Next we walked through Nuremberg. The Old Gate still stands, although it's more of a building than a gate.
The Frauenkircke church, standing in the marketplace, was built in the mid 1350s. It's still used and although we didn't go inside, it's supposed to be quite beautiful.
We stood outside, waiting for it's most famous feature to show off - a mechanical clock from 1506. The seated figure represents the Holy Roman Emperor, a position which I think basically meant "King of Germany". At noon the clock chimes and a row of figures representing electors march around him. 

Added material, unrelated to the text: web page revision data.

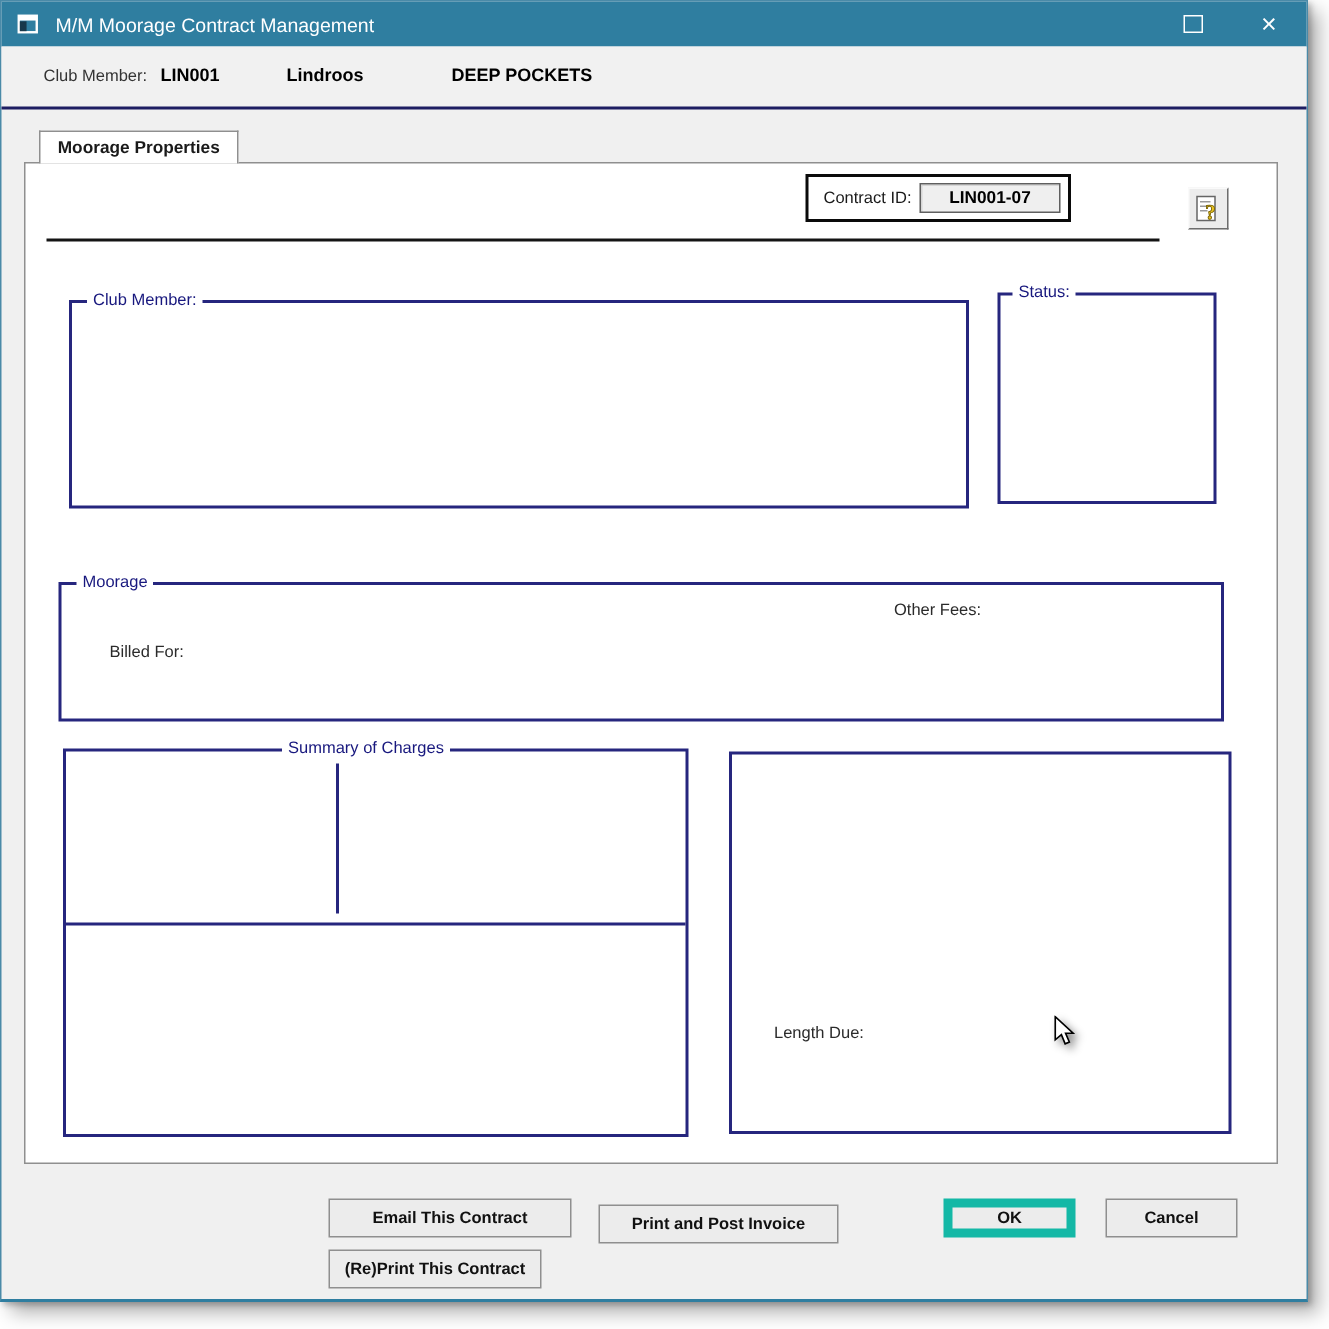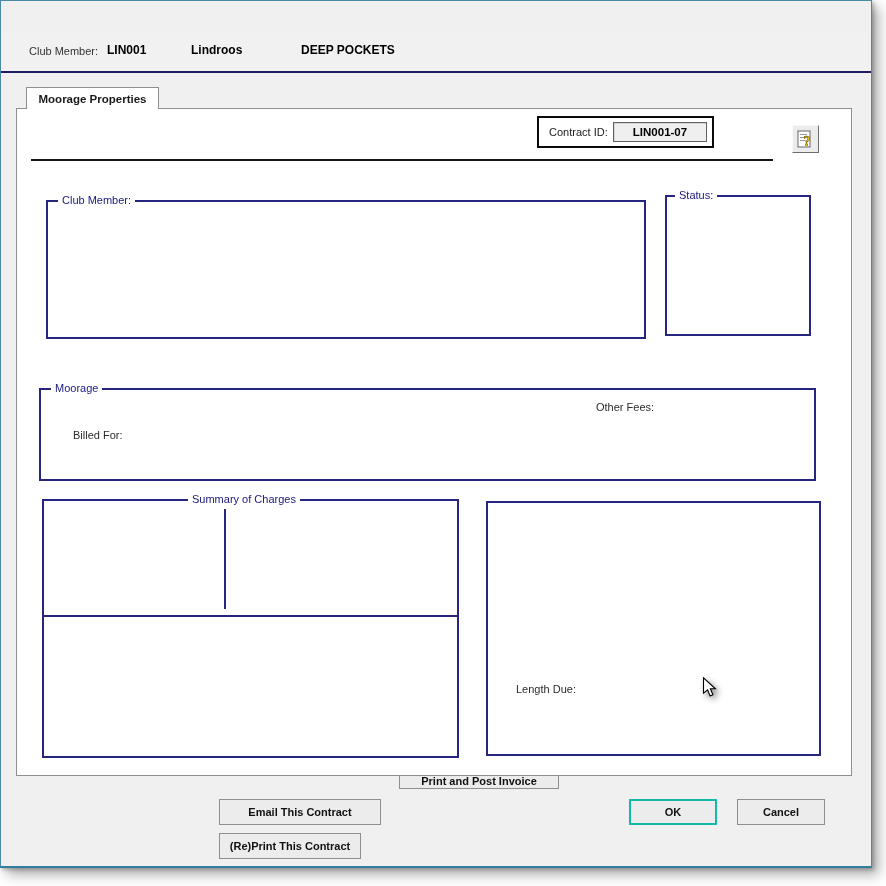--- a/index.html
+++ b/index.html
@@ -46,35 +46,49 @@
   .f-center{justify-content:center}
   .f-disabled{background:#ececec;border:1px solid;border-color:#777 #e9e9e9 #e9e9e9 #777;color:#3f3f3f;padding-left:6px;box-shadow:none}
   .iconbtn{
     position:absolute;background:#ececec;border:1px solid;border-color:#fafafa #6d6d6d #6d6d6d #fafafa;
     box-sizing:border-box;display:flex;align-items:center;justify-content:center;
   }
   .btn{
     position:absolute;background:#ececec;border:1px solid #8f8f8f;box-sizing:border-box;
     display:flex;align-items:center;justify-content:center;font-size:11px;font-weight:bold;color:#111;
   }
-  .btn-ok{border:2px solid #14b8a6}
+  .btn-ok{border:6px solid #14b8a6}
   .radio{position:absolute;width:12px;height:12px;border-radius:50%;background:#fff;border:1px solid #9b9b9b;box-sizing:content-box}
   .radio.checked::after{content:"";position:absolute;left:3px;top:3px;width:6px;height:6px;border-radius:50%;background:#7a7a7a}
   .radio-dark{border-color:#444}
   .radio-dark.checked::after{background:#222}
   .checkbox{position:absolute;width:16px;height:16px;background:#fff;border:1px solid #767676;box-sizing:border-box}
   .sep{position:absolute;background:#141414}
   .navy-line{position:absolute;background:#26267e}
   .cursor{position:absolute;z-index:9;filter:drop-shadow(3px 3px 3px rgba(0,0,0,.45))}
 </style>
 </head>
 <body>
 
 <div class="win">
 
+  <div class="titlebar">
+    <svg class="abs" style="left:10px;top:7px" width="16" height="16" viewBox="0 0 16 16">
+      <rect x="1.5" y="2.5" width="12" height="11" fill="#2f7ea0" stroke="#fff" stroke-width="1.6"></rect>
+      <rect x="1.5" y="2.5" width="12" height="3.2" fill="#fff"></rect>
+      <rect x="2.2" y="6.2" width="4.5" height="6.6" fill="#17384a"></rect>
+    </svg>
+    <span class="title-text">M/M Moorage Contract Management</span>
+    <div class="wbtn" style="left:778px;width:32px">
+      <span class="maxglyph"></span>
+    </div>
+    <div class="wbtn" style="left:828px;width:34px;font-size:18px">
+      <span>×</span>
+    </div>
+  </div>
 
   <div class="header">
     <span class="t" style="left:28px;top:14px;color:#333">Club Member:</span>
     <span class="t v12" style="left:106px;top:13px">LIN001</span>
     <span class="t v12" style="left:190px;top:13px">Lindroos</span>
     <span class="t v12" style="left:300px;top:13px">DEEP POCKETS</span>
   </div>
 
   <div class="tab">
     <span>Moorage Properties</span>
@@ -458,21 +472,21 @@
   <span class="radio radio-dark checked" style="left:511px;top:717px"></span>
   <span class="t" style="left:531px;top:718px">On Account</span>
 
   <svg class="cursor" style="left:701px;top:676px" width="15" height="21" viewBox="0 0 15 21">
     <path d="M1.5,0.8 L1.5,16.2 L5.6,12.8 L8.1,18.9 L10.9,17.7 L8.4,11.8 L13.4,11.8 Z" fill="#fff" stroke="#000" stroke-width="1.1"></path>
   </svg>
 
   <div class="btn" style="left:218px;top:798px;width:162px;height:26px">
     <span>Email This Contract</span>
   </div>
-  <div class="btn" style="left:398px;top:772px;width:160px;height:16px">
+  <div class="btn" style="left:398px;top:802px;width:160px;height:26px">
     <span>Print and Post Invoice</span>
   </div>
   <div class="btn btn-ok" style="left:628px;top:798px;width:88px;height:26px">
     <span>OK</span>
   </div>
   <div class="btn" style="left:736px;top:798px;width:88px;height:26px">
     <span>Cancel</span>
   </div>
   <div class="btn" style="left:218px;top:832px;width:142px;height:26px">
     <span>(Re)Print This Contract</span>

And we found an odd statue of The Hare (Der Hase). It was created as a monument to Albrecht Durer, a native son of Nuremberg. It's supposed to represent one of his best works, a watercolor of a young hare. I have always loved that perfectly detailed watercolor. I think they lost something in translation when they made the statue. But I like it anyway!
We didn't go into the City Museum,  which is housed in a late Renaissance merchant's house, but we did admire the sun dial painted on it's exterior.

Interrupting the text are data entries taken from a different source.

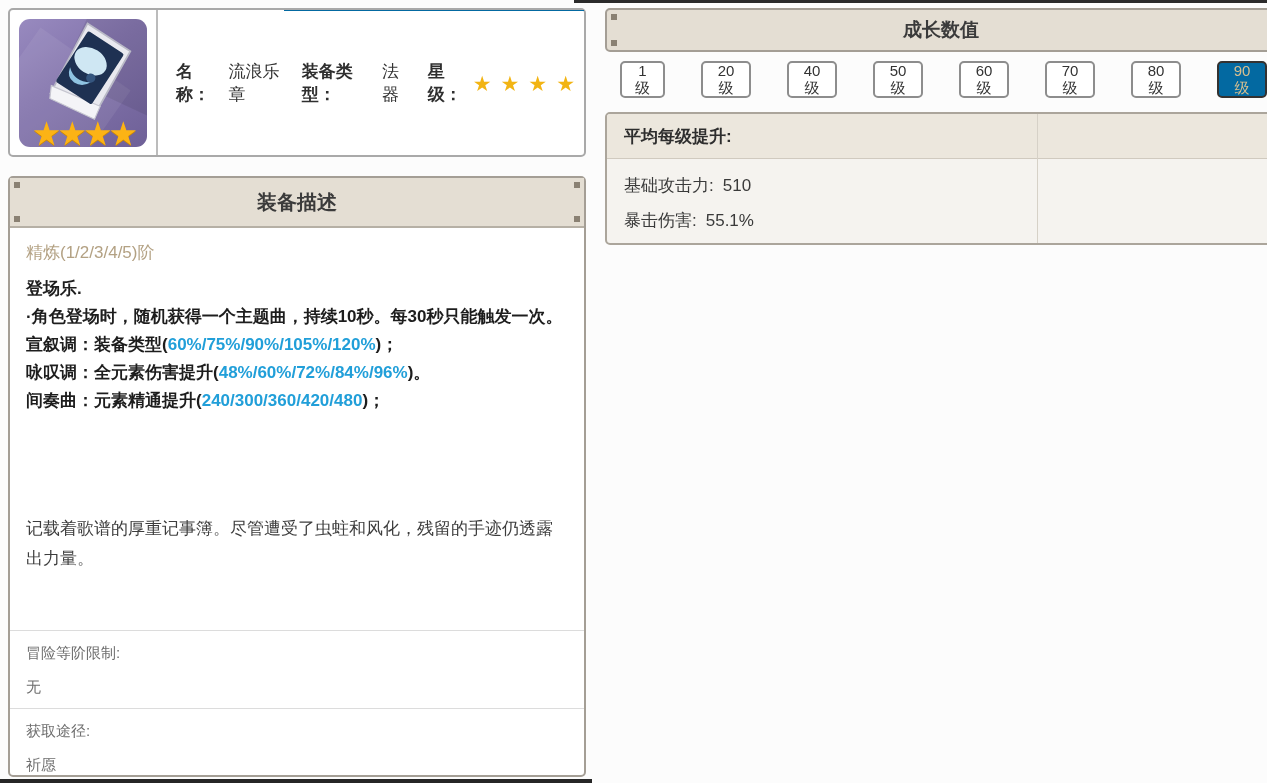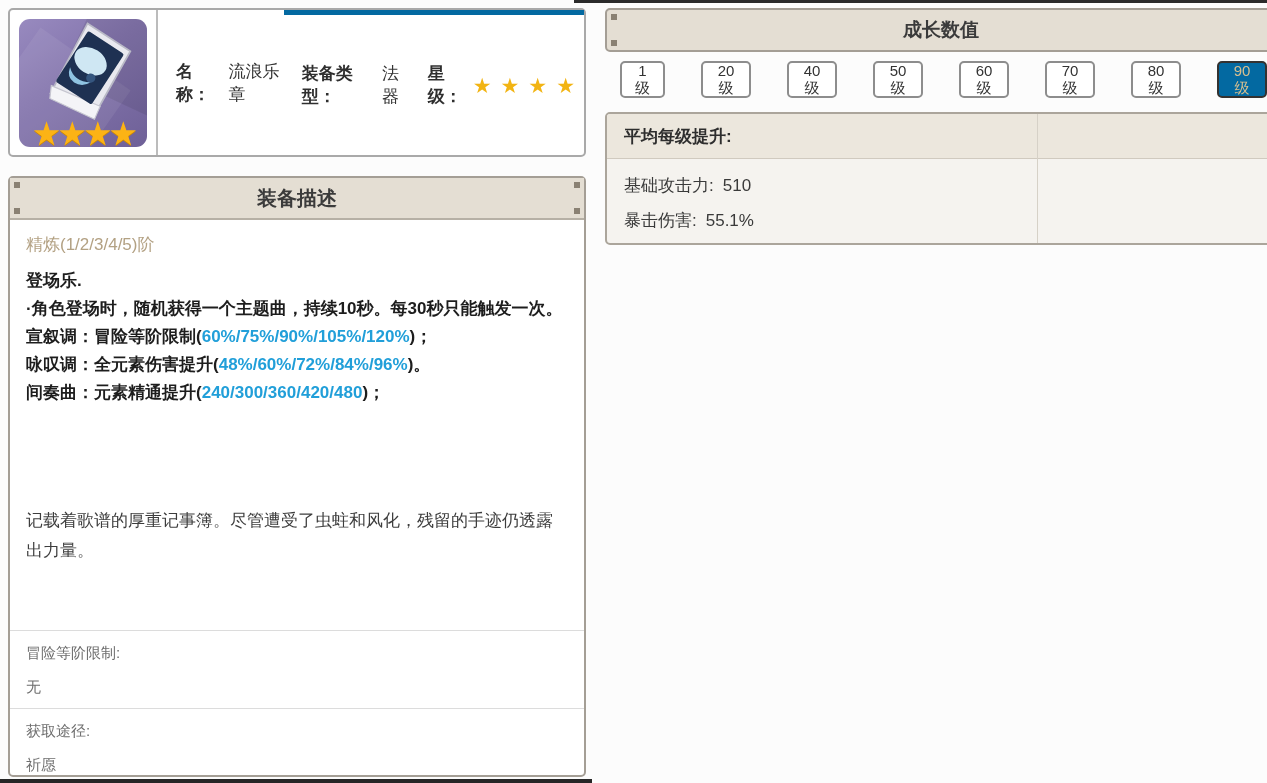--- a/index.html
+++ b/index.html
@@ -35,33 +35,33 @@
     background:rgba(0,0,0,0.08); transform:rotate(25deg); }
   .book-svg { position:absolute; left:6px; top:-4px; }
   .icon-stars {
     position:absolute; left:0; right:0; bottom:-6px; text-align:center;
     font-size:33px; letter-spacing:-4px; color:#fcb315;
     text-shadow:0 1px 0 #cf8a00; line-height:38px;
   }
   .info-rows { flex:1; display:flex; flex-direction:row; }
   .info-row {
     flex:1; display:flex; align-items:center; padding-left:18px;
-    font-size:17px; color:#333; border-top:5px solid #0369a1;
+    font-size:17px; color:#333; border-top:1px solid #0369a1;
   }
   .info-row:first-child { border-top:none; }
   .info-label { font-weight:bold; margin-right:11px; color:#2f2f2f; }
   .row-stars { color:#f2b413; font-size:21px; letter-spacing:9px; padding-top:2px; }
 
   
   .desc-panel {
     position:absolute; left:8px; top:176px; width:578px; height:601px;
     background:#fff; border:2px solid #a49e95; border-radius:5px;
   }
   .panel-header {
-    position:relative; height:42px; background:#e4ded3;
+    position:relative; height:50px; background:#e4ded3;
     border-bottom:2px solid #b6b0a5;
     display:flex; align-items:center; justify-content:center;
     font-size:20px; font-weight:bold; color:#3b3b3b;
   }
   .corner-dot { position:absolute; width:6px; height:6px; background:#8a8173; }
   .dot-tl { left:4px; top:4px; } .dot-tr { right:4px; top:4px; }
   .dot-bl { left:4px; bottom:4px; } .dot-br { right:4px; bottom:4px; }
 
   .desc-body { position:relative; padding:13px 16px 0; font-size:17px; }
   .refine-line { color:#b3a183; margin-bottom:10px; line-height:24px; }
@@ -153,21 +153,21 @@
     <span class="corner-dot dot-tr"></span>
     <span class="corner-dot dot-bl"></span>
     <span class="corner-dot dot-br"></span>
     <span>装备描述</span>
   </div>
   <div class="desc-body">
     <div class="refine-line">精炼(1/2/3/4/5)阶</div>
     <div class="skill-block">
       <div>登场乐.</div>
       <div>·角色登场时，随机获得一个主题曲，持续10秒。每30秒只能触发一次。</div>
-      <div><span>宣叙调：冒险等阶限制(</span><span class="blue">60%/75%/90%/105%/120%</span><span>)；</span></div>
+      <div><span>宣叙调：装备类型(</span><span class="blue">60%/75%/90%/105%/120%</span><span>)；</span></div>
       <div><span>咏叹调：全元素伤害提升(</span><span class="blue">48%/60%/72%/84%/96%</span><span>)。</span></div>
       <div><span>间奏曲：元素精通提升(</span><span class="blue">240/300/360/420/480</span><span>)；</span></div>
     </div>
     <div class="flavor-text">记载着歌谱的厚重记事簿。尽管遭受了虫蛀和风化，残留的手迹仍透露出力量。</div>
   </div>
   <div class="meta-section meta-1">
     <div>冒险等阶限制:</div>
     <div class="meta-value">无</div>
   </div>
   <div class="meta-section meta-2">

And we went through the Toy Museum, before getting lunch at a restaurant overlooking the plaza; I had soup with liver balls. I probably won't order that again. 

We drove on into Prague, where we had arranged to rent the 2-bedroom apartment of a short, dark haired Czechoslovakian lady named Ruth. Ruth was very proud of her large apartment, which she regularly rented to American visitors like us; in fact, we got her number from someone working at Metallo who had stayed there. When we arrived we found that Ruth had fixed dinner for us, with rice and chicken, a good homemade bread spread, and a not very good red wine. Then Ruth left with her friend Evan and we settled into the apartment. 

The apartment had a living room, a dining room, a tiny bathroom and an even tinier kitchen. The living room was the largest room; it just held 2 twin mattresses on the floor (more on that later) and had bookcases lining two walls, filled with bric-a-brac and useful items. The dining room was just large enough for a half table, two chairs, and a small sofa which provided any extra seating needed for meals. The kitchen, off the dining room, was so small that we could stand in one place and reach everything! One wall had very shallow bookcases, more like shadowboxes, which held most of the spices. The small water heater, about the size of a toilet tank, hung above the little cabinet top that held a small wooden drain rack, next to the very small round sink. The bathroom was a bit larger, but only because it had a shower. You could still stand (or sit) in one place and reach everything! And the two bedrooms turned out to be small loft areas, over the doorway between the living room and dining room. One was in the living room and the other one was on the other side of the wall, in the dining room. They were just big enough to hold a single narrow mattress. There was no way we could sleep there so we brought the mattresses down and slept on the living room floor. It was tiny but fun, and we loved it!